Unser Interesse ist aber vielmehr auf solche Dinge gerichtet wie das schmelzige Semmelknödel-Carpaccio mit rahmiger Vinaigrette unter einem Salat von grünem Spargel, Radieschen, Tomaten und Rauke. Oder die ebenso schmelzige wie aromatische Sülze vom Tafelspitz, ebenfalls mariniert mit einer rahmigen Vinaigrette, in der auch steirisches Kürbiskernöl eine Rolle spielt. Ein buntes Salatbouquet mit Sprossen, Radieschentatar, vor allem aber ein kleiner feiner Eiersalat und frisch aufgebratene Röstkartoffeln à part machen dieses alpenländische Schmankerl, das seit Jahren immer wieder in der Karte zu finden ist, zu einem echten Signature-Dish des Hauses.

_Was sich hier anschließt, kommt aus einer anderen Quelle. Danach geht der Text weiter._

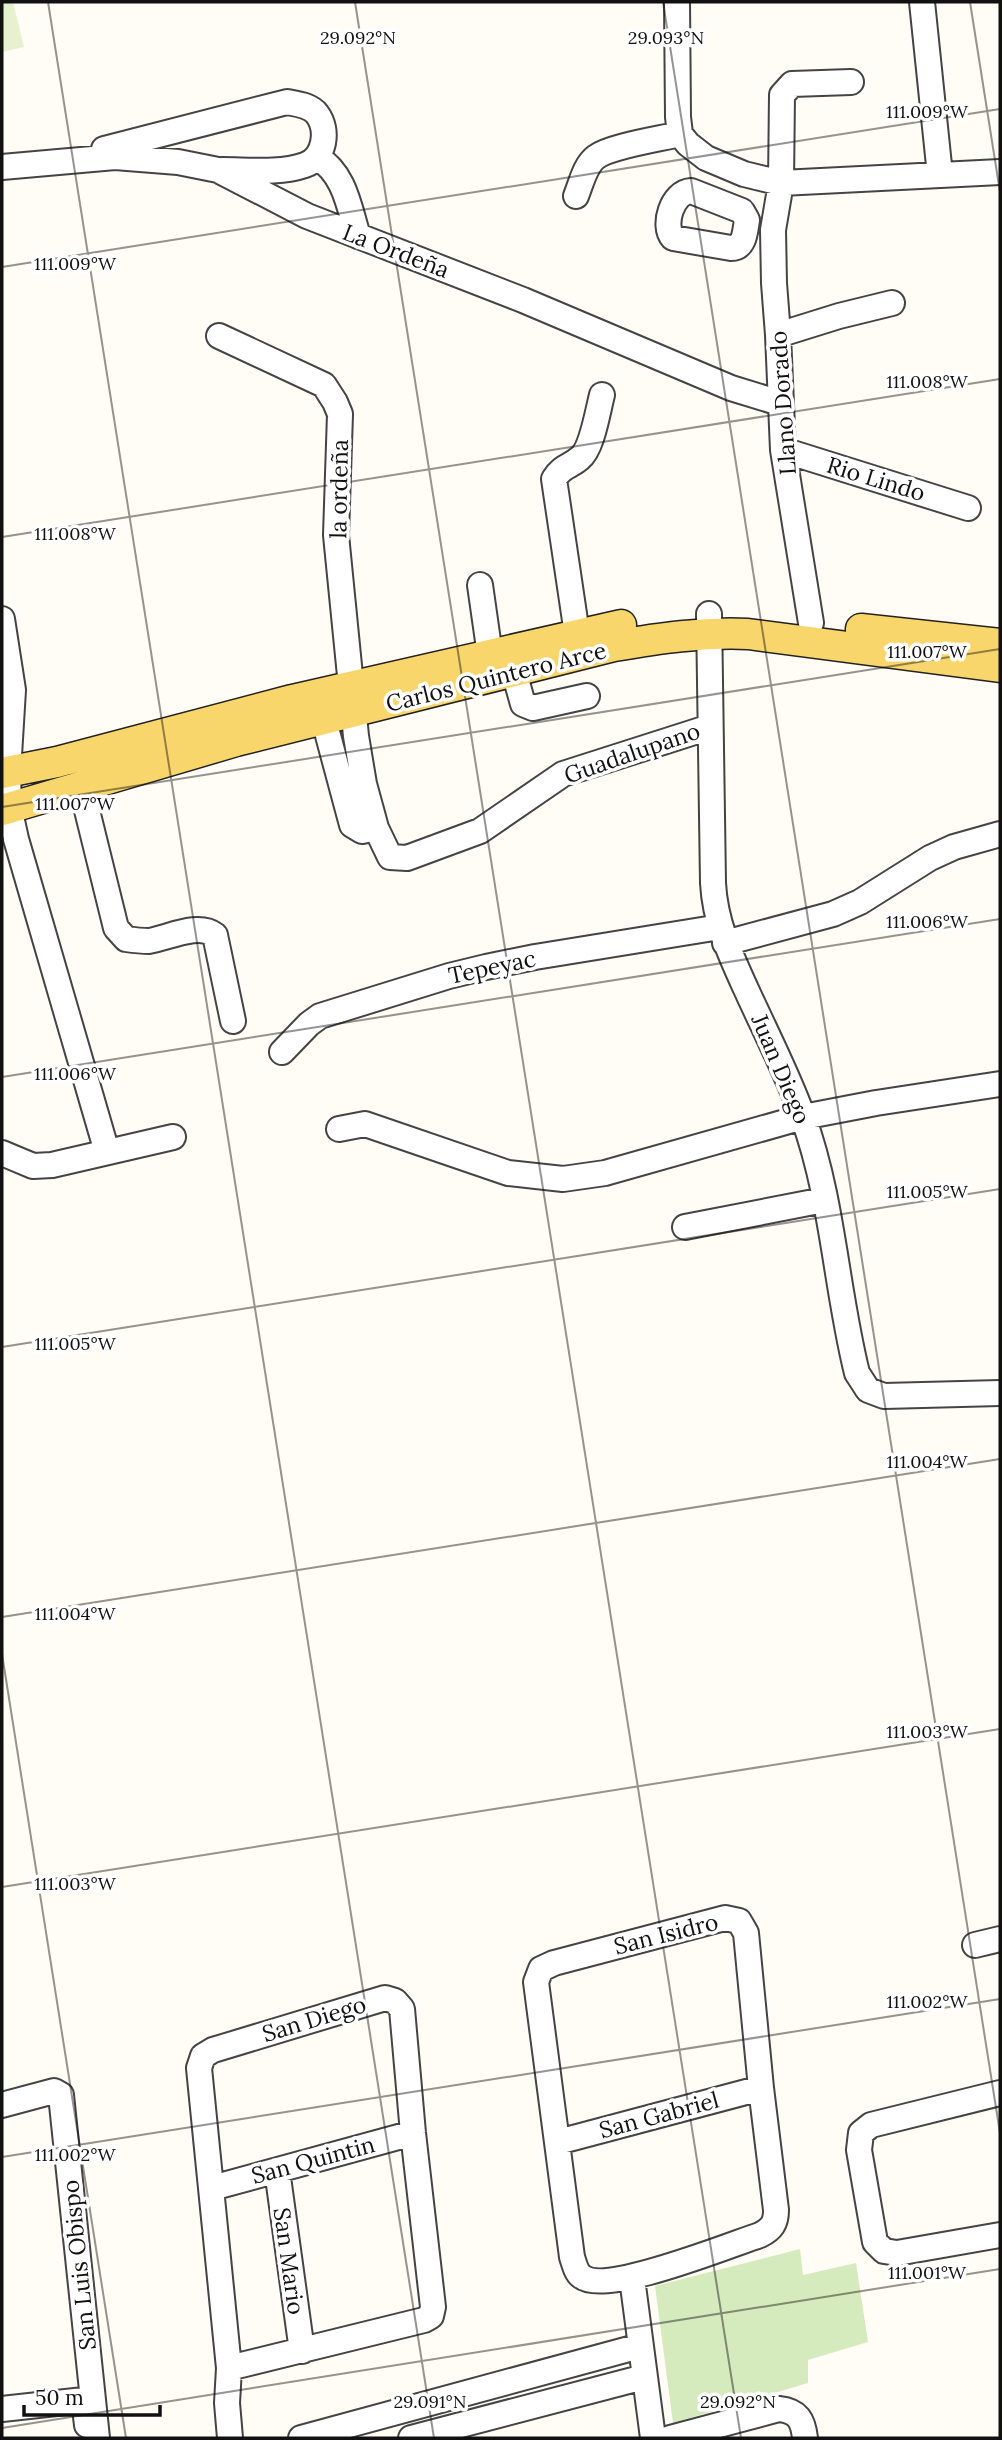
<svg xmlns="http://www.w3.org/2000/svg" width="1002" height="2440" font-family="Lora,serif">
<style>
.green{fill:#d5ebbd}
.pitch{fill:#e6f2cf}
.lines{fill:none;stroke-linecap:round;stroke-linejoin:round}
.minor-casing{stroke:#444;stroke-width:28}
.major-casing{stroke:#222;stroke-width:33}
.minor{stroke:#fff;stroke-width:24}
.major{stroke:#f9d66b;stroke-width:30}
.ticks{fill:none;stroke:#111;stroke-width:2;stroke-opacity:0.45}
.labels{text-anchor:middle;stroke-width:7;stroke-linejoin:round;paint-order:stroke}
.street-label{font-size:23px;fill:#111;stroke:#fff}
.ticks-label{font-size:18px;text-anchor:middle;fill:#111;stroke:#fff;stroke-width:7;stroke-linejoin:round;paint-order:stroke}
</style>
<rect width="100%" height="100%" fill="#fffdf5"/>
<path class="green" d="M800,2249L803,2275L856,2263L868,2342L808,2360V2383L673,2423L655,2286Z"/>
<path class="pitch" d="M2,2H13L24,47L2,52Z"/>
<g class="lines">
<g class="minor-casing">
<path id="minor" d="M677,2L678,117L680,134L688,144L706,158L744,174L781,183L1000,172
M922,2L940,175
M104,149L287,102C297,104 310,105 317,114C329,130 325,158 305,165C279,174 248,170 222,170
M317,157C345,174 349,207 358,236
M2,167L115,157L178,162L218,170L307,216L523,300L731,388L780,403
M691,191L742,211L747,220C745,231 745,248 731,248L673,238C662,226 672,192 691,191Z
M576,196C581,184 585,165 596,157C611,146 660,139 680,134
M778,335L839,316L892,303
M219,336L324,385L335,402L340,414L336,535L356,736L364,784L376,828L390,857L407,858L480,831L563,774L710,727
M783,450L968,508
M480,585L490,655
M709,614L713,883C715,922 730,954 746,989C765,1031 787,1073 803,1117C833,1199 836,1289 857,1373L868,1390L884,1396L1000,1393
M2,619L13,690L8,772L9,807L16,839L107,1152
M811,623L783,450L778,335L774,283L773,230L781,183L782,95L792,84L851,82
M577,634L554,479C563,465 570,467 580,458C592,449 598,410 602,395
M514,672L523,704L533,708L587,696
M322,701L326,728L352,825L362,831L376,828
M81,786L116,928L126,939C133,940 141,941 149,941C168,938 198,922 215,935L233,1021
M725,943L833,914L860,902L930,858L954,847L1000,834
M282,1052L309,1024L320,1016L449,976L486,967L535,957L720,927
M339,1129L365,1124L508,1173L563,1179L605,1173L803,1117L876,1103L1000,1084
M2,1153L33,1166L52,1165L173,1137
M685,1227L824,1200
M725,1918L739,1921L746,1933L761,2088L776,2210C776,2223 772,2229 760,2235C729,2245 605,2296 581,2276C576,2272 574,2263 572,2257L536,1982L541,1969L554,1963Z
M975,1945L1000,1939
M1000,2093L871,2125L861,2133L859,2150L875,2242L884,2251L897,2253L1000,2235
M2,2105L54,2091L61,2095L97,2438
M558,2142L761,2088
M277,2170L302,2351
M212,2188L413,2133
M632,2278L653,2438
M229,2368L424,2320L431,2316L433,2307L413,2133L402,2009L395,2001L385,1998L213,2050L203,2056L199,2068L229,2368L227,2403L230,2438
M2,2409L84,2400L87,2425
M301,2438L640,2346
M411,2438L644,2377
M670,2438L779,2409C798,2411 803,2420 805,2438"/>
</g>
<g class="major-casing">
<path id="major" d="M861,629L1000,644
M2,773L57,762L292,700L621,625
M2,810L236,741L614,646C660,638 702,632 748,634L1000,667"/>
</g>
<use href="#minor" class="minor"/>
<use href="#major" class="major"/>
</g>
<path class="ticks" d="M48,2L434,2438M355,2L741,2438M663,2L1000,2133M970,2L1000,192M2,267L1000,109M2,537L1000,379M2,807L1000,649M2,1077L1000,919M2,1347L1000,1189M2,1617L1000,1459M2,1654L126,2438M2,1887L1000,1729M2,2157L1000,1999M2,2428L1000,2269"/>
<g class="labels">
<g class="street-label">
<text transform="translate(396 251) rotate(21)" y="8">La Ordeña</text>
<text transform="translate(783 403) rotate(-94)" y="8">Llano Dorado</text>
<text transform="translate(876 479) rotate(17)" y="8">Rio Lindo</text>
<text transform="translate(339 489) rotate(-89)" y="8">la ordeña</text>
<text transform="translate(496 677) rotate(-14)" y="8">Carlos Quintero Arce</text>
<text transform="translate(632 753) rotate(-19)" y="8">Guadalupano</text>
<text transform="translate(492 967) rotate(-12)" y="8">Tepeyac</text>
<text transform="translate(781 1069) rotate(67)" y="8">Juan Diego</text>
<text transform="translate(666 1934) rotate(-14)" y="8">San Isidro</text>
<text transform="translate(314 2019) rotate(-17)" y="8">San Diego</text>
<text transform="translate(659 2115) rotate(-15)" y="8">San Gabriel</text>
<text transform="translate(313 2160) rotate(-15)" y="8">San Quintin</text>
<text transform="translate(289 2261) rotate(82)" y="8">San Mario</text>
<text transform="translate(79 2265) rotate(-96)" y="8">San Luis Obispo</text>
</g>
</g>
<g class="ticks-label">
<text x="358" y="44">29.092°N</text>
<text x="666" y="44">29.093°N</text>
<text x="927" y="118">111.009°W</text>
<text x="75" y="270">111.009°W</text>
<text x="927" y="388">111.008°W</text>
<text x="75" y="540">111.008°W</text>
<text x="927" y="658">111.007°W</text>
<text x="75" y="810">111.007°W</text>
<text x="927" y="928">111.006°W</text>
<text x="75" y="1080">111.006°W</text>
<text x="927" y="1198">111.005°W</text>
<text x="75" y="1350">111.005°W</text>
<text x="927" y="1468">111.004°W</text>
<text x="75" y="1620">111.004°W</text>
<text x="927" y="1738">111.003°W</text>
<text x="75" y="1890">111.003°W</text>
<text x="927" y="2008">111.002°W</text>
<text x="75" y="2161">111.002°W</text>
<text x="927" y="2279">111.001°W</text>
<text x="430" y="2408">29.091°N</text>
<text x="738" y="2408">29.092°N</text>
</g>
<rect width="1002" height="2440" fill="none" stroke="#111111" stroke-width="7"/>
<path d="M24 2405v10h136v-10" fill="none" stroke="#111111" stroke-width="3.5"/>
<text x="35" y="2405" font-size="21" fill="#111111" stroke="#ffffff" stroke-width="5" paint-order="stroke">50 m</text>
</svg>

Bei den Traditionsgerichten bleibt das Kirschner-Stuben-Team eigentlich immer ganz nah am Original und so ist ein ofenfrischen Krustenbraten vom Miesbacher Bio-Schwein mit speckigem Krautsalat und flaumigem Kartoffelknödel eben genau das, oder ein Wiener Schnitzel aus der Kalbslende mit Kartoffel-Gurkensalat nichts anderes, als man sich darunter vorstellt. Beim Saiblingsfilet mit jungem Blattspinat und Kartoffelgratin hatte das Team jüngst indes die abweichende Eingebung, die beiden tadellos kross und saftig auf der Haut gebratenen Filets neben Spinat und Kartoffelgratin à part auf dem Teller außerdem mit grünem Spargel, Kochbananen-Chips und einer mit Passionsfruchtmark angereicherten Krustentiersauce zu eskortieren, was unterm Strich nicht unharmonisch geschmeckt hat, aber schon sehr gefreestylt war...
Bei der à la Piccata in eine Käse-Ei-Panierung gehüllten und zartkross ausgebratenen Hühnerbrust waren neben den annoncierten Tomaten-Tagliatelle mit Pinienkernen auch halbgetrocknete und säuerlich eingelegte grüne Tomaten mit im Spiel, die das Ganze zusammen mit einer intensiven Kräutersauce auflockern und interessant aufpeppen konnten. Ansonsten ist beim Kirschner unter den Fleischgerichten immer auch die ofenfrische Kalbshaxe mit Semmelknödel und Blaukraut eine Empfehlung oder ganz bodenständige Schmankerl wie ein Hirschgulasch, das mit vom Brett geschabten Spätzle und Rahmwirsing aufgetischt wird.
Die Portionen sind nicht zierlich, aber einen unverkünstelt traditionellen Nachtisch wie die ebenso lockere wie kakaowürzige Schokoladenmousse mit Roter Grütze oder eine cremig gestockte Orangen-Crème-Brûlée sollte man sich nicht entgehen lassen. Die Weinkarte hat genug attraktive Tropfen veritabler Erzeuger aus Deutschland und dem benachbarten Ausland gelistet und geizt auch im Offenausschank nicht an Qualität.